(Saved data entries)
┄┄┄┄┄┄

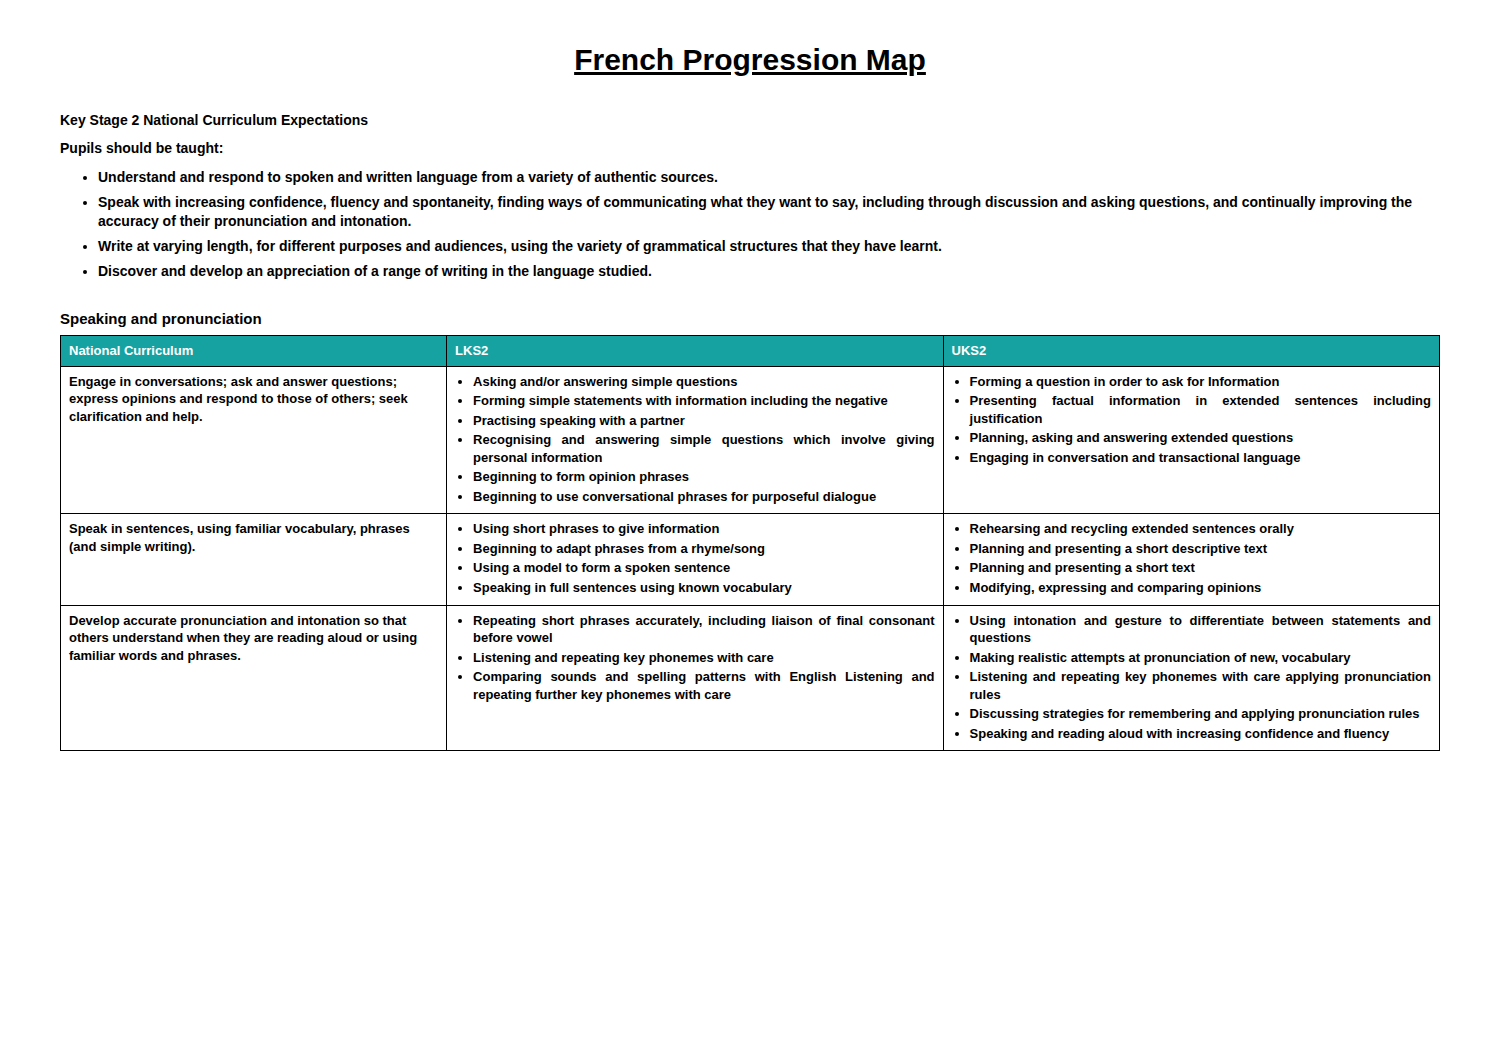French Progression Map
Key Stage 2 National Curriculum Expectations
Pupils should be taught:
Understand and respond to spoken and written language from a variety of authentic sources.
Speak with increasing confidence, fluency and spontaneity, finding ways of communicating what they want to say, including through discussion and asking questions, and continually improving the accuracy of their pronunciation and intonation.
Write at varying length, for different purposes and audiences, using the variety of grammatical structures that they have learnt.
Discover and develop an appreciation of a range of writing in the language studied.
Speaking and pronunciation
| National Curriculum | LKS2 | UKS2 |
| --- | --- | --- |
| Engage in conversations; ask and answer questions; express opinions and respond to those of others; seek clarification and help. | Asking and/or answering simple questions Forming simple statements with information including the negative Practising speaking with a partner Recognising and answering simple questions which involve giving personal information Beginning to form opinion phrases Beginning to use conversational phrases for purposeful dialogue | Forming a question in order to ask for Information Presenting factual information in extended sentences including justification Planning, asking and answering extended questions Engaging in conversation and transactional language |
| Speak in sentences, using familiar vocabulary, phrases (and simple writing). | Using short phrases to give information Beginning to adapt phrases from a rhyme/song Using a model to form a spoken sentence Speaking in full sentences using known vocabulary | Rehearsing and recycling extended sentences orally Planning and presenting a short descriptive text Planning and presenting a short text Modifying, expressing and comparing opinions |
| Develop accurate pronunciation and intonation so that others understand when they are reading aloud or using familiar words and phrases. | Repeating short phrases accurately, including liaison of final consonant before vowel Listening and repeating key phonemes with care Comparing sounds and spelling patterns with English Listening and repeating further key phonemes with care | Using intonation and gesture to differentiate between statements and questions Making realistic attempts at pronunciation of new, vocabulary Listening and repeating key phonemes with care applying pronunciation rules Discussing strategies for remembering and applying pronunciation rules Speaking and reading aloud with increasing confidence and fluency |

┄┄┄┄┄┄

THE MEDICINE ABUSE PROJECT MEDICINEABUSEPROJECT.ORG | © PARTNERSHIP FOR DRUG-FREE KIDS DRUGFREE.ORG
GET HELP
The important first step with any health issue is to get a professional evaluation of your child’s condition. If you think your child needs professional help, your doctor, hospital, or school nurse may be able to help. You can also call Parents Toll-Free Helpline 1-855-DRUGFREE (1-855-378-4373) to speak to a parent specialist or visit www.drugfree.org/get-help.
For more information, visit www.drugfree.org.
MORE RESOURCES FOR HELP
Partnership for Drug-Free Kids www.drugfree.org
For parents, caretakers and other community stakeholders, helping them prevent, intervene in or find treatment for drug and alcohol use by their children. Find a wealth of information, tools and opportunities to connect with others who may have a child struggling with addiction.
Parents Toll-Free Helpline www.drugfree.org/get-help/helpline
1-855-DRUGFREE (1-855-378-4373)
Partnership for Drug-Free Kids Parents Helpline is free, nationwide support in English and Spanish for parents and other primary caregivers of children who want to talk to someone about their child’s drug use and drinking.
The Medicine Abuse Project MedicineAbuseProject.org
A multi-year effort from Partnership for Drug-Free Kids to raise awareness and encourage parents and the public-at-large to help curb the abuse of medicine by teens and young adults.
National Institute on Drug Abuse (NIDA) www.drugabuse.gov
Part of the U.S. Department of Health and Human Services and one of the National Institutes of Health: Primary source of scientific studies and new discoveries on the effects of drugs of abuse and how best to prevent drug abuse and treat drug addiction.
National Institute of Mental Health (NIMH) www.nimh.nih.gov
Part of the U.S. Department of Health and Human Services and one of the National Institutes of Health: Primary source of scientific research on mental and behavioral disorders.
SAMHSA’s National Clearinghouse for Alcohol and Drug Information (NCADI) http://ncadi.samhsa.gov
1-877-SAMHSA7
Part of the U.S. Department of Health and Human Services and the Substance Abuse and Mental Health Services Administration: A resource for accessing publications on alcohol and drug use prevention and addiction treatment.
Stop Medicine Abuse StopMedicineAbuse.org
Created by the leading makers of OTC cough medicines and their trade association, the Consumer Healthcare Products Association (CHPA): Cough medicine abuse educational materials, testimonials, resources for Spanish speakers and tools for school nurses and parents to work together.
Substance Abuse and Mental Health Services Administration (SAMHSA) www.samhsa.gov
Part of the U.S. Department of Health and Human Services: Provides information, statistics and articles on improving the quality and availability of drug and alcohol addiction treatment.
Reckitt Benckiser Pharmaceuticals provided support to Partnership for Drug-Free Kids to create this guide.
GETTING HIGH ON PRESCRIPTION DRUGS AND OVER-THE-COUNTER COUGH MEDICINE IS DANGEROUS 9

┄┄┄┄┄┄

> _Task directions_: Copy out only the lines of the records above from the one with "National Institute on" through the one with "1-877-SAMHSA7", exactly as they stand, both included.

> _Expected output_:
National Institute on Drug Abuse (NIDA) www.drugabuse.gov
Part of the U.S. Department of Health and Human Services and one of the National Institutes of Health: Primary source of scientific studies and new discoveries on the effects of drugs of abuse and how best to prevent drug abuse and treat drug addiction.
National Institute of Mental Health (NIMH) www.nimh.nih.gov
Part of the U.S. Department of Health and Human Services and one of the National Institutes of Health: Primary source of scientific research on mental and behavioral disorders.
SAMHSA’s National Clearinghouse for Alcohol and Drug Information (NCADI) http://ncadi.samhsa.gov
1-877-SAMHSA7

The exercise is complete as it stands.